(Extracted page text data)

##############################

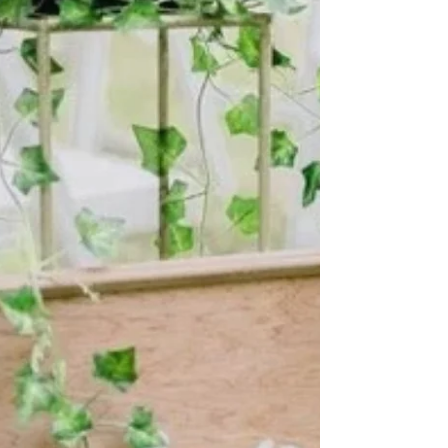
Hey there! I am Rev. Benita and I wanted to take this
time to tell you some things about me. First of all, I
am thrilled to be a part of your journey to “I do.” It
has been truly an amazing experience being the
CEO of Living Ceremonies and I wouldn’t trade one
moment for this journey. “I want to create ceremonies
that are mindful and intentional, that would reflect the
couples values and tell their love story in a way that
was fun and deeply personable.” This all began af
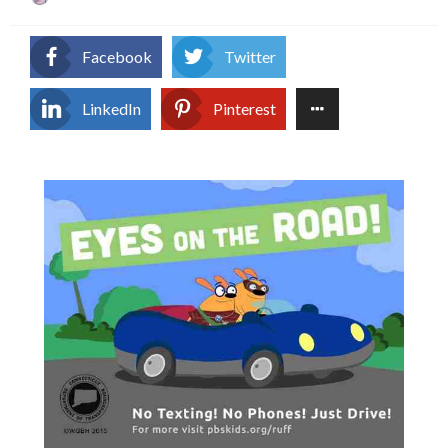
on
Facebook
Twitter
LinkedIn
Pinterest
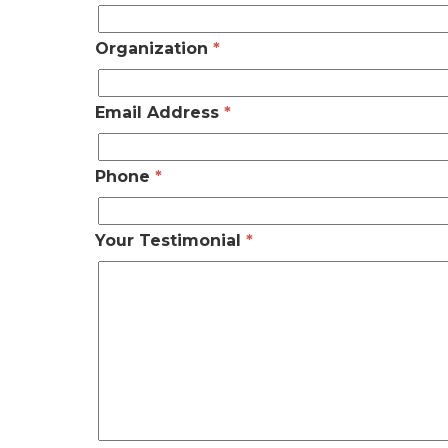
Organization
*
Email Address
*
Phone
*
Your Testimonial
*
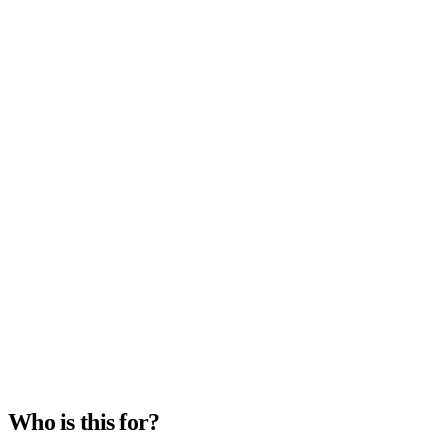
Timeline
2–4 weeks
Category
Migration
Who is this for?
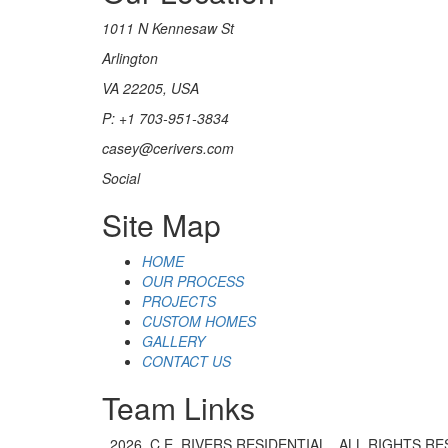
1011 N Kennesaw St
Arlington
VA 22205, USA
P: +1 703-951-3834
casey@cerivers.com
Social
Site Map
HOME
OUR PROCESS
PROJECTS
CUSTOM HOMES
GALLERY
CONTACT US
Team Links
2026. C.E. RIVERS RESIDENTIAL . ALL RIGHTS R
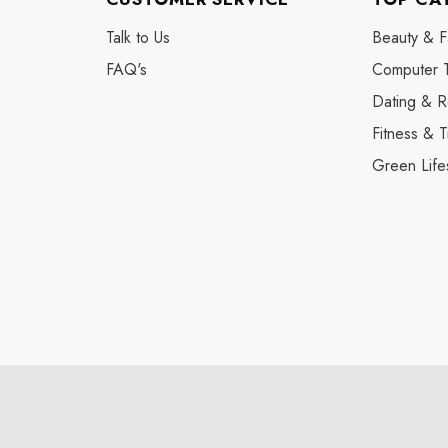
Talk to Us
Beauty & F
FAQ's
Computer 
Dating & R
Fitness & T
Green Life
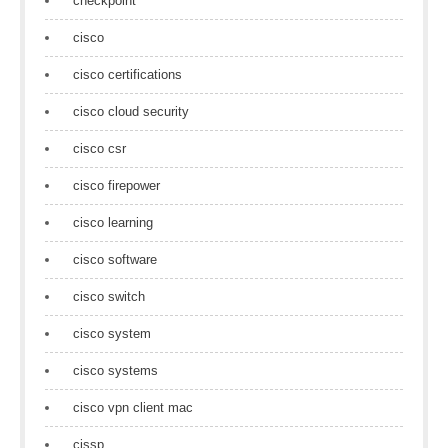
checkpoint
cisco
cisco certifications
cisco cloud security
cisco csr
cisco firepower
cisco learning
cisco software
cisco switch
cisco system
cisco systems
cisco vpn client mac
cissp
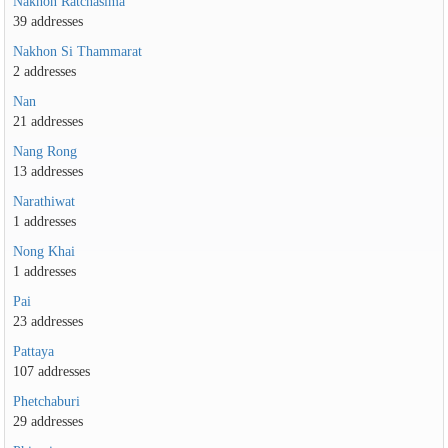
Nakhon Ratchasima
39 addresses
Nakhon Si Thammarat
2 addresses
Nan
21 addresses
Nang Rong
13 addresses
Narathiwat
1 addresses
Nong Khai
1 addresses
Pai
23 addresses
Pattaya
107 addresses
Phetchaburi
29 addresses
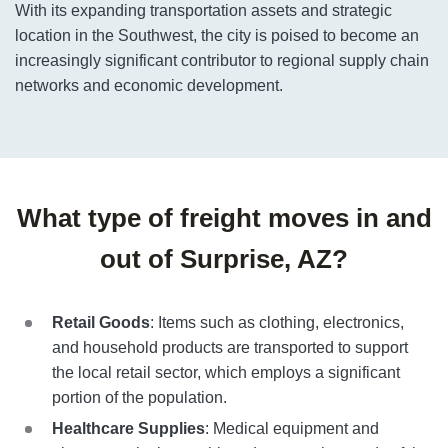
With its expanding transportation assets and strategic
location in the Southwest, the city is poised to become an
increasingly significant contributor to regional supply chain
networks and economic development.
What type of freight moves in and
out of Surprise, AZ?
Retail Goods
: Items such as clothing, electronics,
and household products are transported to support
the local retail sector, which employs a significant
portion of the population.
Healthcare Supplies
: Medical equipment and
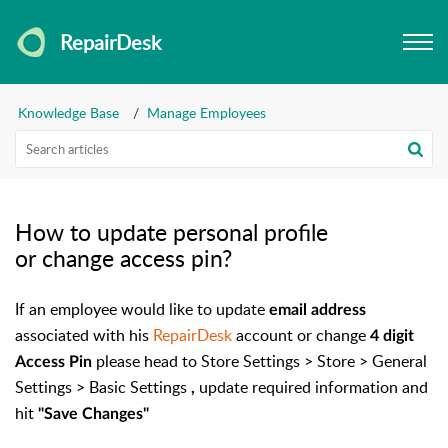
RepairDesk
Knowledge Base
Manage Employees
How to update personal profile
or change access pin?
If an employee would like to update
email address
associated with his
RepairDesk
account or change
4 digit
please head to Store Settings > Store > General
Access Pin
Settings > Basic Settings
update required information and
,
hit
"Save Changes"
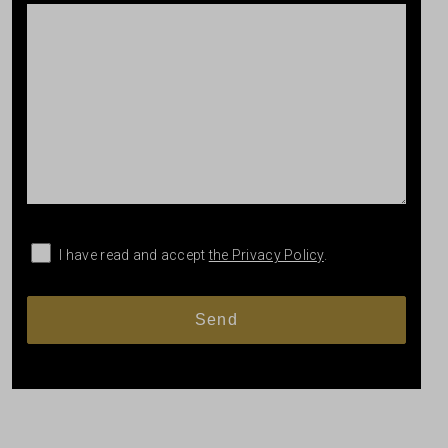
I have read and accept
the Privacy Policy
.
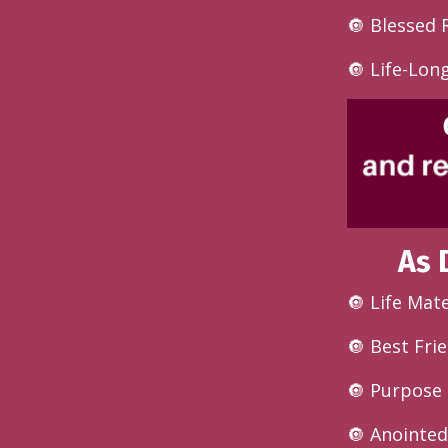
🔘
Blessed 
🔘 Life-Lon
As 
🔘 Life Mat
🔘 Best Fri
🔘 Purpose 
🔘 Anointe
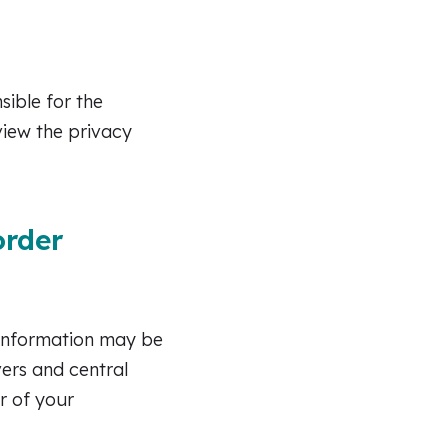
sible for the
view the privacy
order
 information may be
vers and central
r of your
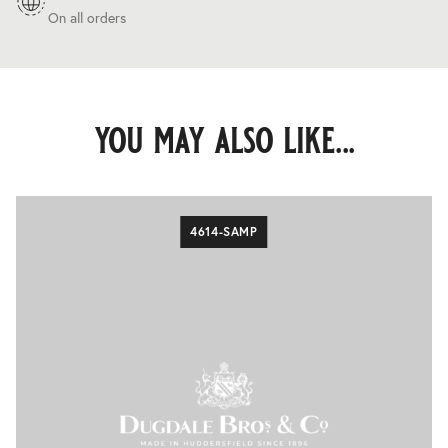
On all orders
you may also like...
4614-SAMP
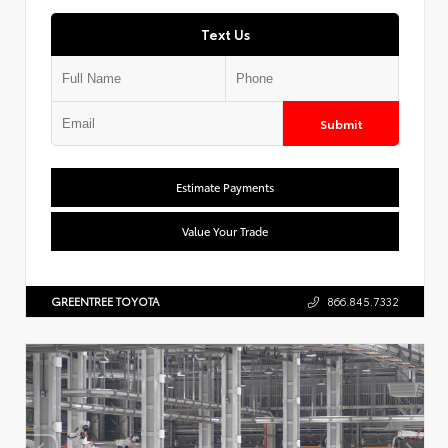
Text Us
Submit
Estimate Payments
Value Your Trade
GREENTREE TOYOTA
866.845.7332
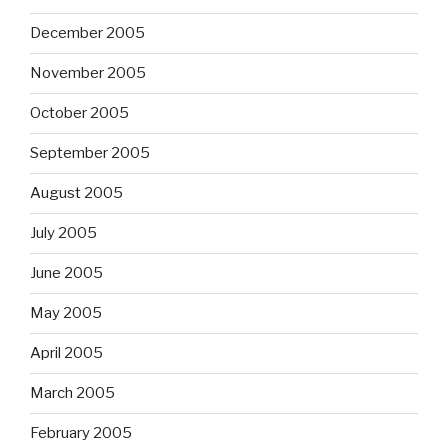
December 2005
November 2005
October 2005
September 2005
August 2005
July 2005
June 2005
May 2005
April 2005
March 2005
February 2005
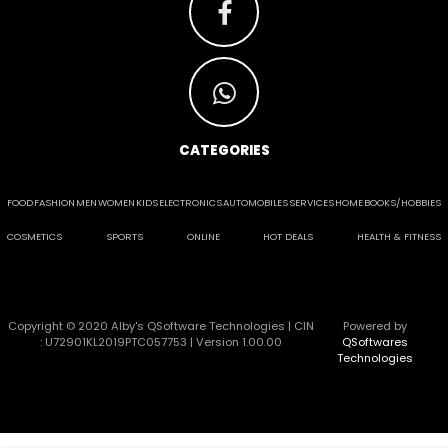
CATEGORIES
FOOD
FASHION
MEN
WOMEN
KIDS
ELECTRONICS
AUTOMOBILES
SERVICES
HOME
BOOKS/HOBBIES
COSMETICS
SPORTS
ONLINE
HOT DEALS
HEALTH & FITNESS
Copyright © 2020 Alby's QSoftware Technologies | CIN
Powered by
: U72901KL2019PTC057753 | Version 1.00.00
QSoftwares
Technologies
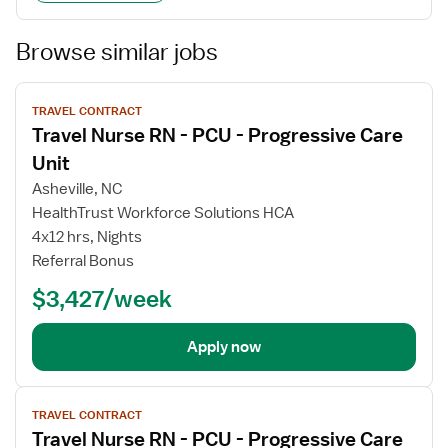
Browse similar jobs
View
TRAVEL CONTRACT
job
Travel Nurse RN - PCU - Progressive Care
details
Unit
Asheville, NC
HealthTrust Workforce Solutions HCA
4x12 hrs, Nights
Referral Bonus
$3,427/week
Apply now
View
TRAVEL CONTRACT
job
Travel Nurse RN - PCU - Progressive Care
details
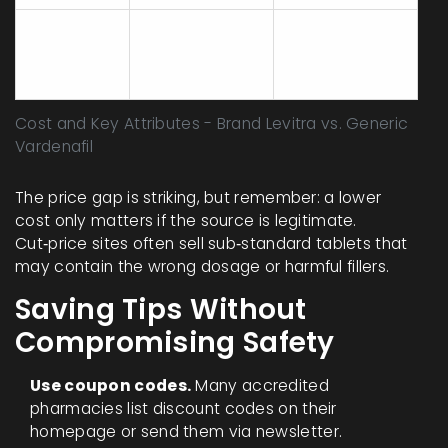
Common
Headache,
Headache,
side
flushing, nasal
flushing, nasal
effects
congestion
congestion
Cost and Key Attributes - Brand Levitra vs. Generic
Vardenafil
The price gap is striking, but remember: a lower
cost only matters if the source is legitimate.
Cut‑price sites often sell sub‑standard tablets that
may contain the wrong dosage or harmful fillers.
Saving Tips Without
Compromising Safety
Use coupon codes.
Many accredited
pharmacies list discount codes on their
homepage or send them via newsletter.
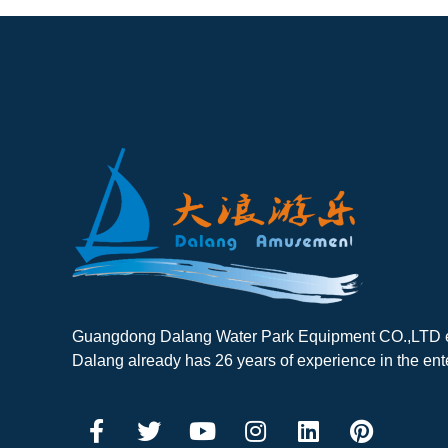
Guangdong Dalang Water Park Equipment CO.,LTD es
Dalang already has 26 years of experience in the ent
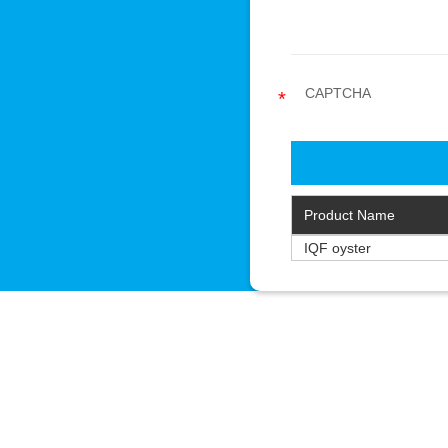
Product Name
IQF oyster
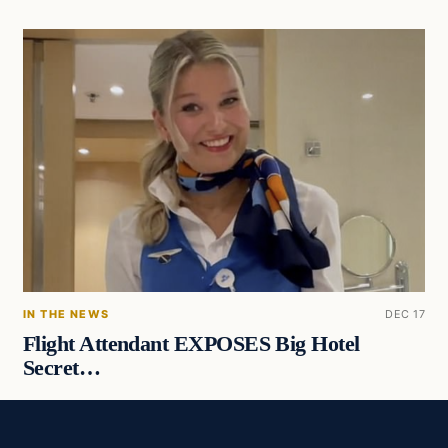
IN THE NEWS
DEC 17
Flight Attendant EXPOSES Big Hotel
Secret…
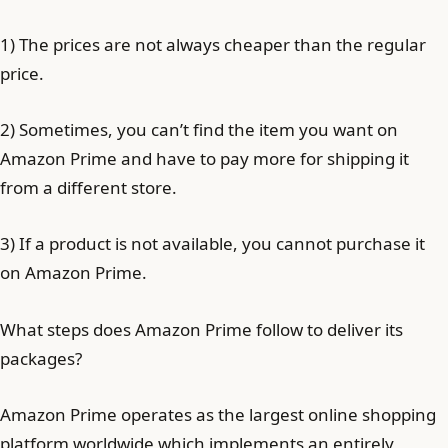
1) The prices are not always cheaper than the regular
price.
2) Sometimes, you can’t find the item you want on
Amazon Prime and have to pay more for shipping it
from a different store.
3) If a product is not available, you cannot purchase it
on Amazon Prime.
What steps does Amazon Prime follow to deliver its
packages?
Amazon Prime operates as the largest online shopping
platform worldwide which implements an entirely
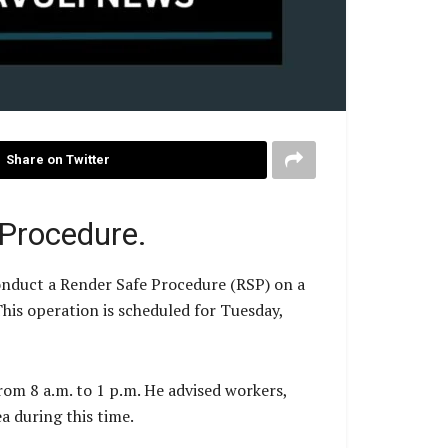
Share on Twitter
 Procedure.
nduct a Render Safe Procedure (RSP) on a
his operation is scheduled for Tuesday,
rom 8 a.m. to 1 p.m. He advised workers,
a during this time.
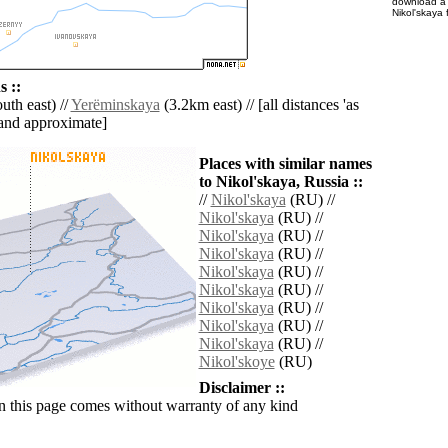
download 
Nikol'skaya 
 ::
th east) //
Yerëminskaya
(3.2km east) // [all distances 'as
' and approximate]
Places with similar names
to Nikol'skaya, Russia ::
//
Nikol'skaya
(RU) //
Nikol'skaya
(RU) //
Nikol'skaya
(RU) //
Nikol'skaya
(RU) //
Nikol'skaya
(RU) //
Nikol'skaya
(RU) //
Nikol'skaya
(RU) //
Nikol'skaya
(RU) //
Nikol'skaya
(RU) //
Nikol'skoye
(RU)
Disclaimer ::
n this page comes without warranty of any kind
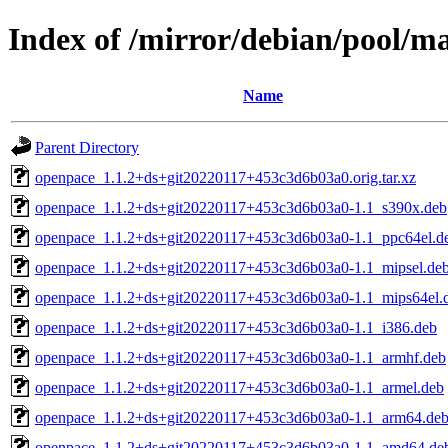
Index of /mirror/debian/pool/m
Name
Parent Directory
openpace_1.1.2+ds+git20220117+453c3d6b03a0.orig.tar.xz
openpace_1.1.2+ds+git20220117+453c3d6b03a0-1.1_s390x.deb
openpace_1.1.2+ds+git20220117+453c3d6b03a0-1.1_ppc64el.d
openpace_1.1.2+ds+git20220117+453c3d6b03a0-1.1_mipsel.de
openpace_1.1.2+ds+git20220117+453c3d6b03a0-1.1_mips64el.
openpace_1.1.2+ds+git20220117+453c3d6b03a0-1.1_i386.deb
openpace_1.1.2+ds+git20220117+453c3d6b03a0-1.1_armhf.deb
openpace_1.1.2+ds+git20220117+453c3d6b03a0-1.1_armel.deb
openpace_1.1.2+ds+git20220117+453c3d6b03a0-1.1_arm64.de
openpace_1.1.2+ds+git20220117+453c3d6b03a0-1.1_amd64.de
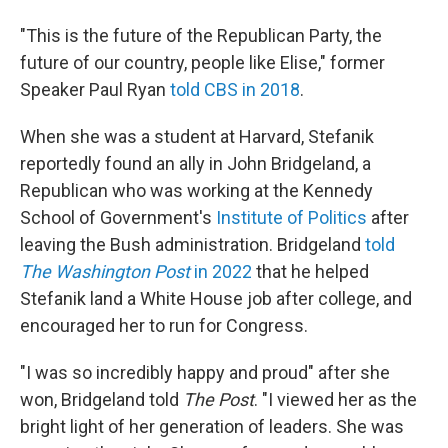
"This is the future of the Republican Party, the
future of our country, people like Elise," former
Speaker Paul Ryan
told CBS in 2018
.
When she was a student at Harvard, Stefanik
reportedly found an ally in John Bridgeland, a
Republican who was working at the Kennedy
School of Government's
Institute of Politics
after
leaving the Bush administration. Bridgeland
told
The Washington Post
in 2022
that he helped
Stefanik land a White House job after college, and
encouraged her to run for Congress.
"I was so incredibly happy and proud" after she
won, Bridgeland told
The Post
. "I viewed her as the
bright light of her generation of leaders. She was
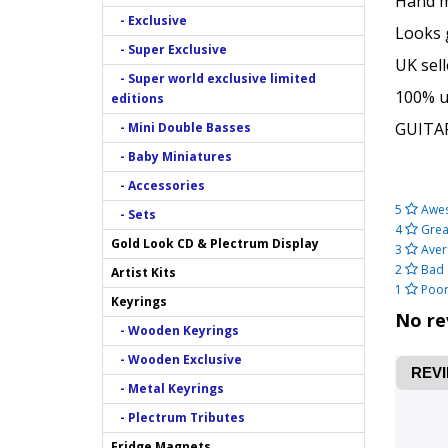
Hand ma
- Exclusive
Looks 
- Super Exclusive
UK sell
- Super world exclusive limited
100% un
editions
GUITA
- Mini Double Basses
- Baby Miniatures
- Accessories
5
Awe
- Sets
4
Grea
Gold Look CD & Plectrum Display
3
Aver
2
Bad
Artist Kits
1
Poo
Keyrings
No re
- Wooden Keyrings
- Wooden Exclusive
REVI
- Metal Keyrings
- Plectrum Tributes
Fridge Magnets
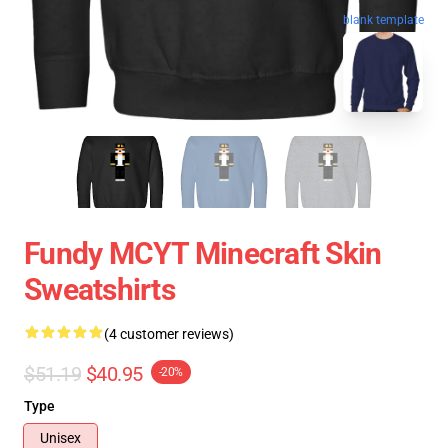
blank template
Fundy MCYT Minecraft Skin
Sweatshirts
(4 customer reviews)
$51.19
$40.95
-20%
Type
Unisex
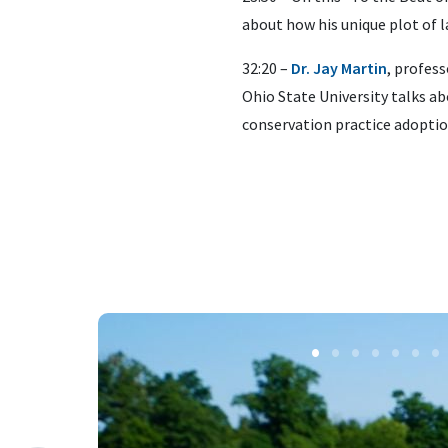
about how his unique plot of l
32:20 –
Dr. Jay Martin
, profes
Ohio State University talks ab
conservation practice adoptio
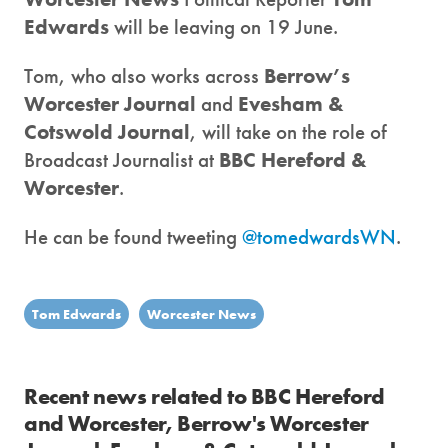
Edwards
will be leaving on 19 June.
Tom, who also works across
Berrow’s
Worcester Journal
and
Evesham &
Cotswold Journal
, will take on the role of
Broadcast Journalist at
BBC Hereford &
Worcester
.
He can be found tweeting
@tomedwardsWN
.
Tom Edwards
Worcester News
Recent news related to BBC Hereford
and Worcester, Berrow's Worcester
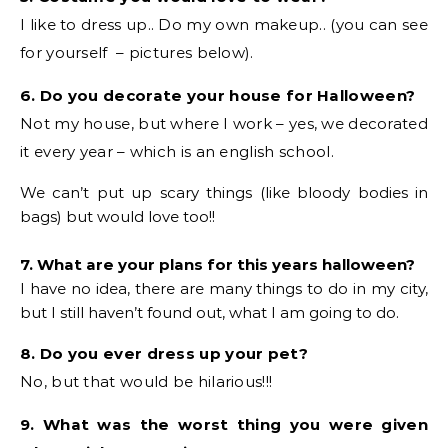
I like to dress up.. Do my own makeup.. (you can see
for yourself – pictures below).
6. Do you decorate your house for Halloween?
Not my house, but where I work – yes, we decorated
it every year – which is an english school.
We can’t put up scary things (like bloody bodies in
bags) but would love too!!
7. What are your plans for this years halloween?
I have no idea, there are many things to do in my city,
but I still haven’t found out, what I am going to do.
8. Do you ever dress up your pet?
No, but that would be hilarious!!!
9. What was the worst thing you were given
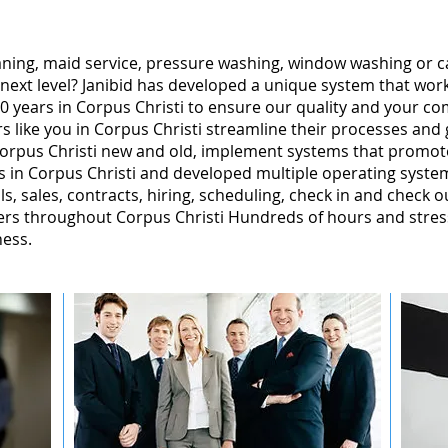
leaning, maid service, pressure washing, window washing or 
 next level? Janibid has developed a unique system that wor
 years in Corpus Christi to ensure our quality and your com
 like you in Corpus Christi streamline their processes and 
orpus Christi new and old, implement systems that promot
 in Corpus Christi and developed multiple operating system
ls, sales, contracts, hiring, scheduling, check in and check o
rs throughout Corpus Christi Hundreds of hours and stress
ness.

##############################

- [WHAT NEEDS TO BE DONE] Write out exactly the lines above between the one with "you may also like..." and the one with "homepage or send them via newsletter.", inclusive, with pictures left out.

- [YOUR RESPONSE]
you may also like...
4614-SAMP
Text Us
Submit
Estimate Payments
Value Your Trade
GREENTREE TOYOTA
866.845.7332
December 2005
November 2005
October 2005
September 2005
August 2005
July 2005
June 2005
May 2005
April 2005
March 2005
February 2005
CATEGORIES
FOOD
FASHION
MEN
WOMEN
KIDS
ELECTRONICS
AUTOMOBILES
SERVICES
HOME
BOOKS/HOBBIES
COSMETICS
SPORTS
ONLINE
HOT DEALS
HEALTH & FITNESS
Copyright © 2020 Alby's QSoftware Technologies | CIN
Powered by
: U72901KL2019PTC057753 | Version 1.00.00
QSoftwares
Technologies
Browse similar jobs
View
TRAVEL CONTRACT
job
Travel Nurse RN - PCU - Progressive Care
details
Unit
Asheville, NC
HealthTrust Workforce Solutions HCA
4x12 hrs, Nights
Referral Bonus
$3,427/week
Apply now
View
TRAVEL CONTRACT
job
Travel Nurse RN - PCU - Progressive Care
details
Common
Headache,
Headache,
side
flushing, nasal
flushing, nasal
effects
congestion
congestion
Cost and Key Attributes - Brand Levitra vs. Generic
Vardenafil
The price gap is striking, but remember: a lower
cost only matters if the source is legitimate.
Cut‑price sites often sell sub‑standard tablets that
may contain the wrong dosage or harmful fillers.
Saving Tips Without
Compromising Safety
Use coupon codes.
Many accredited
pharmacies list discount codes on their
homepage or send them via newsletter.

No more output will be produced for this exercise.